[Extract]
──────

<div style="width: 38.5%;">
    <p><strong>City College of San Francisco</strong><p>
    <hr>
    <p>MATH 108 - Foundations of Data Science</p>
</div>

# Lecture 28: Sample Means

Associated Textbook Sections: [14.5](https://inferentialthinking.com/chapters/14/5/Variability_of_the_Sample_Mean.html)

---

## Outline

* [Central Limit Theorem](#Central-Limit-Theorem)
* [Distribution of the Sample Average](#Distribution-of-the-Sample-Average)
* [Center of the Distribution](#Center-of-the-Distribution)
* [Variability of the Sample Average](#Variability-of-the-Sample-Average)

---

## Set Up the Notebook

In [None]:
from datascience import *
import numpy as np
%matplotlib inline
import matplotlib.pyplot as plt
plt.style.use('fivethirtyeight')

# Re-define function from lec29
def standard_units(x):
    """Convert array x to standard units."""
    return (x - np.mean(x)) / np.std(x)

# To create normally distributed values
from scipy.stats import norm

---

## Central Limit Theorem

---

### Sample Averages

* The Central Limit Theorem describes how the normal distribution (a bell-shaped curve) is connected to random sample averages.
* We care about sample averages because they estimate population averages.

---

### Central Limit Theorem

> If the sample is large, and it is drawn at random with replacement, then regardless of the distribution of the population, the probability distribution of the sample sum (or the sample average) is roughly normal.



---

### Demo: Central Limit Theorem

* Load the November 2023 flight delay data in `delay.csv` sourced from the [Bureau of Transportation Statistic's Reporting Carrier On-Time Performance Data](https://www.transtats.bts.gov/DL_SelectFields.aspx?gnoyr_VQ=FGJ&QO_fu146_anzr=b0-gvzr). The variable `ARR_DELAY` contains the difference in minutes between scheduled and actual arrival time at the destination airport `DEST`. Early arrivals show negative numbers, and the airline code is expressed in the variable `OP_CARRIER`.

──────

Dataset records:
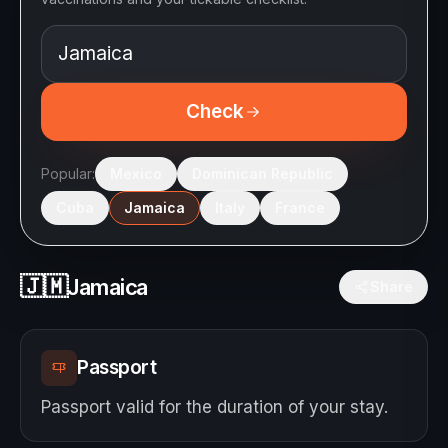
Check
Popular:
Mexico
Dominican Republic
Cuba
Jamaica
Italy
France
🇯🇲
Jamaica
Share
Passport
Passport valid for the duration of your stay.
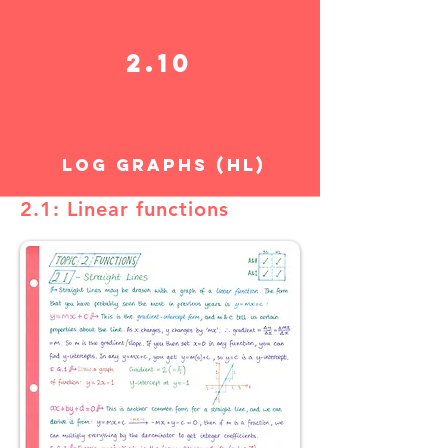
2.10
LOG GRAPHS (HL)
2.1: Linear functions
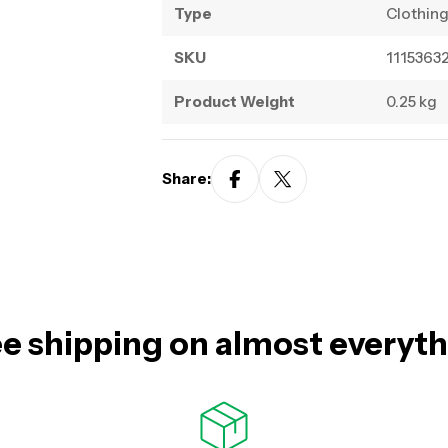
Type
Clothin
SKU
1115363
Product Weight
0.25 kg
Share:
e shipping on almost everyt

──────

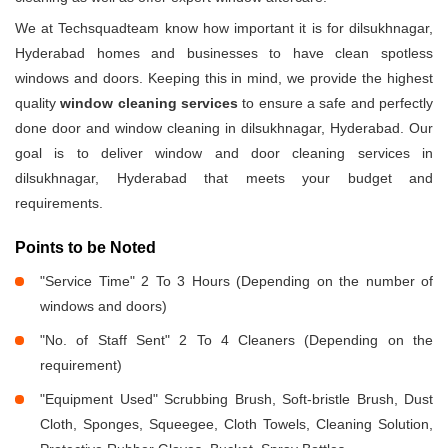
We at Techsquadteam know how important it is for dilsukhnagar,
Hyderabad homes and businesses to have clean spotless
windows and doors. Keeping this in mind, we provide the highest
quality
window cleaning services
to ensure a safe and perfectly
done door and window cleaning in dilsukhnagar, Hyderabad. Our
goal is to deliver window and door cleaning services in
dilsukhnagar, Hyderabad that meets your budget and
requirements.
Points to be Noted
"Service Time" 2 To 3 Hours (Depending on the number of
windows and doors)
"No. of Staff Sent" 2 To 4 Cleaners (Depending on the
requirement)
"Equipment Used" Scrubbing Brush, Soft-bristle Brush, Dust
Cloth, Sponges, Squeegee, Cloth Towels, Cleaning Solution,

──────

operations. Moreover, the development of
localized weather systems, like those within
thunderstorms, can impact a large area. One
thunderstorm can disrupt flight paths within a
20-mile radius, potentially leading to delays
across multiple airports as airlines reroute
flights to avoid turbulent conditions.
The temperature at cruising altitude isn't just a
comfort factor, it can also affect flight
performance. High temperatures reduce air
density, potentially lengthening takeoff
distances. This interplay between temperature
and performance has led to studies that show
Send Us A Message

──────

[Problem to solve]
Answer these questions using the lecture notes on sample means.
(a) Which textbook section is listed as associated with the lecture?
(b) According to the stated Central Limit Theorem, how must a large sample be drawn?
(c) In the flight delay data, what do negative numbers in `ARR_DELAY` show?
You won't need the dataset records for this.

[Exercise solution]
(a) Section 14.5.
(b) At random with replacement.
(c) Early arrivals.